Tracy Wakai, singer, rhythm guitarist, and songwriter of the indie rock band Sunset Republic, had to write 1,000 songs before his first ever got on the radio. ”Professional musician” was a career path his father constantly and relentlessly questioned his son about while he was growing up: “I have stacks upon stacks of notebooks with lyrics in them. One day, my dad saw all my notebooks and asked me what the hell I was doing with my life.” After his first song got on the radio, Wakai’s dad became proud of his son and began taking an interest in his band.  

Sunset Republic is finally emerging from its self-imposed practice space exile.
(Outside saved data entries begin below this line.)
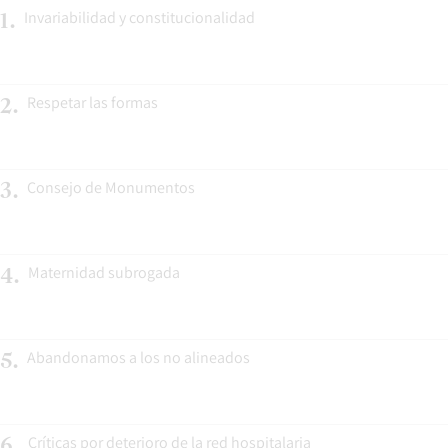
Invariabilidad y constitucionalidad
1
.
Respetar las formas
2
.
Consejo de Monumentos
3
.
Maternidad subrogada
4
.
Abandonamos a los no alineados
5
.
Críticas por deterioro de la red hospitalaria
6
.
The group is dropping its debut album in the spring of 2017, produced by sound engineer Chris Haynes, who has previously worked on songs by Foo Fighters, Grandmaster Flash, and Norah Jones, amongst others. Haynes heard the self-recorded tracks and offered to work with the band. 

The album is a labor of love for Wakai, who has written the tracks for the past 10 years with Andy Chapman, the band’s longtime bassist, co-founder, and friend. Chapman is the yin to Wakai’s yang; the two couldn’t be more different in terms of both temperament and playing style. The duo have written songs in their South of Market Area (SOMA) studio, which Tracy calls his church, a sanctuary of self-confession where he bares his soul singing about being in and out of love as well as struggling to live in the great but changing city of San Francisco.

The band’s lead guitarist for the past two and a half years, Barney Bannan, comes from a family with a history of music. His grandfather, an officer in World War II, was an accomplished piano player who would entertain fellow officers away from the chaos of the battlefield.  

Rounding out the band are drummer Dave Jurgens and keyboardist Ollie Palma, both veterans of the seminal Bay Area band Dominion, who bring important experience to the band both on and off the stage.